China Labour Bulletin is quoted in the following article. Copyright remains with the original publisher
29 May 2013
By Earnest Kao
Guangzhou education authorities may reverse a policy which bars HIV carriers and people with sexually- transmitted diseases from teaching - a first for a country which has traditionally had a tough approach towards workers sufferering from these diseases.
Mandatory HIV tests are to be phased out from the draft list of health qualifications for Guangdong’s teachers by September, state media reported on Tuesday.
This comes less than six months after a regulation was proposed, which would have essentially banned people with HIV, gonorrhoea, syphilis, genital warts or any of "three other sexually transmitted diseases" from teaching.
The January announcement led to a wave of anti-discrimination lawsuits brought by disqualified teachers and widespread condemnation from rights groups.
Nanjing-based anti-discrimination NGO Justice for All hailed the new decision as a “landmark breakthrough” and a sign that anti-discrimination campaigns and efforts were beginning to “bear fruit”.

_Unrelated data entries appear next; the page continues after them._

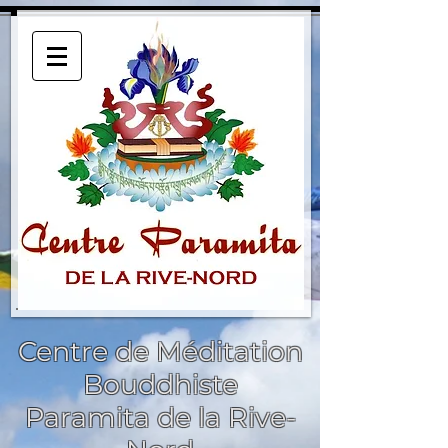
Centre de Méditation
Bouddhiste
Paramita de la Rive-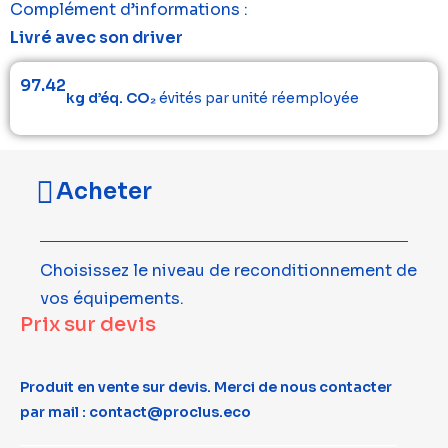
Complément d’informations :
Livré avec son driver
97.42
kg d’éq. CO₂
évités par unité réemployée
Acheter
Choisissez le niveau de reconditionnement de
vos équipements.
Prix sur devis
Produit en vente sur devis. Merci de nous contacter
par mail : contact@proclus.eco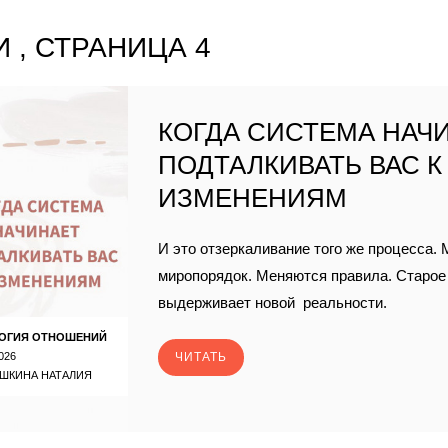
 , СТРАНИЦА 4
КОГДА СИСТЕМА НАЧ
ПОДТАЛКИВАТЬ ВАС К
ИЗМЕНЕНИЯМ
И это отзеркаливание того же процесса.
миропорядок. Меняются правила. Старо
выдерживает новой реальности.
ОГИЯ ОТНОШЕНИЙ
026
ЧИТАТЬ
ШКИНА НАТАЛИЯ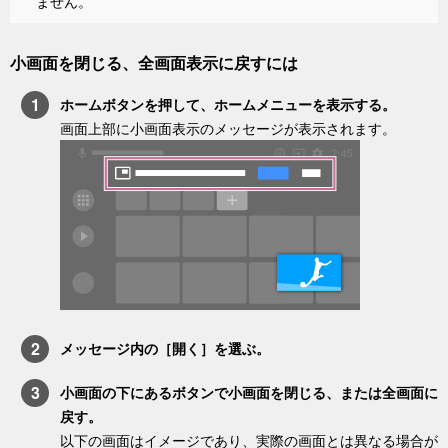
ません。
小画面を閉じる、全画面表示に戻すには
ホーム
ボタンを押して、ホームメニューを表示する。
画面上部に小画面表示のメッセージが表示されます。
メッセージ内の［
開く
］を選ぶ。
小画面の下にあるボタンで小画面を閉じる、または全画面に
戻す。
以下の画面はイメージであり、実際の画面とは異なる場合が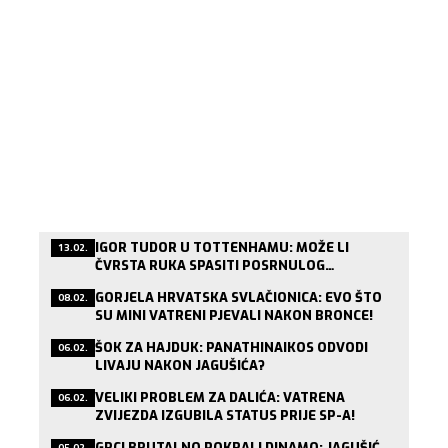
IGOR TUDOR U TOTTENHAMU: MOŽE LI
13.02.
ČVRSTA RUKA SPASITI POSRNULOG
LONDONSKOG DIVA?
GORJELA HRVATSKA SVLAČIONICA: EVO ŠTO
08.02.
SU MINI VATRENI PJEVALI NAKON BRONCE!
ŠOK ZA HAJDUK: PANATHINAIKOS ODVODI
06.02.
LIVAJU NAKON JAGUŠIĆA?
VELIKI PROBLEM ZA DALIĆA: VATRENA
06.02.
ZVIJEZDA IZGUBILA STATUS PRIJE SP-A!
GRCI BRUTALNO POKRALI DINAMO: JAGUŠIĆ
05.02.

“When I first heard the news I almost burst in tears because I was so happy…My hope is to see the same standards applied to the rest of the country,” said Cheng Yuan, the Nanjing-based NGO director, told the Yangcheng Evening News.
HIV carriers are often excluded from civil service jobs, including teaching and policing in many provinces of China. Patients with rheumatoid arthritis have also recently been banned from working as teachers.
“At the moment most of anti-discrimination employment laws are decided at provincial or local level, but ideally, there should be national regulations on this,” said Geoffery Crothall, a spokesman for Hong Kong-based labour rights NGO China Labour Bulletin.
“It will be up to Guangdong authorities to actually make sure that this new opening up to teachers with HIV is enforced…schools and educational institutions which continue to demand forced HIV tests should have to face sanctions.
”While anti-discrimination groups welcomed the announcement, some Guangdong parents were concerned that children could be at risk of infection.
“Those who do not have children will not understand how parents feel. It is simply impossible for a few not to be discriminated when it can potentially harm the interests of the wider public…I do not think most parents would approve of this,” said one user on microblog Sina Weibo.
“If the government can guarantee that all HIV-infected patients are not child molesters and paedophiles then yes this is appropriate thing to do. But can they?” another asked.
Close to 45 per cent of 330 internet users in an online poll voted against HIV carriers working as teachers in January. Most were worried that small children who were unaware of HIV prevention measures could be infected through open wounds.
According to the Chinese Centre for Disease Control and Prevention, China had an estimated 780,000 people HIV-Aids sufferers at the end of 2011. The country set an ambitious goal in 2010 to slash HIV infection rates by 25 per cent by the year 2015.